■ ABOUT THIS EXERCISE
Please repeat every line of text in the data below verbatim, omitting the pictures.
__________________________________________________
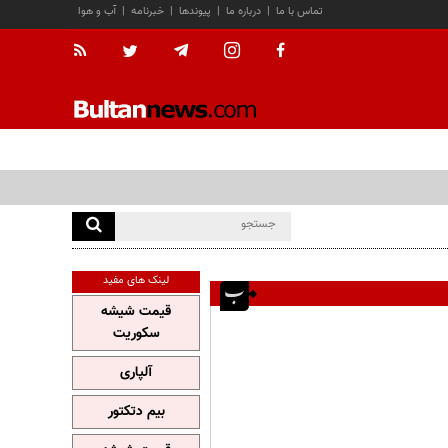
تماس با ما
|
درباره ما
|
پیوندها
|
خبرنامه
|
آب و هوا
لینک های مفید
قیمت شیشه
سکوریت
آلپاری
بیم دتکتور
__________________________________________________
■ PROBLEM SOLUTION
تماس با ما
|
درباره ما
|
پیوندها
|
خبرنامه
|
آب و هوا
لینک های مفید
قیمت شیشه
سکوریت
آلپاری
بیم دتکتور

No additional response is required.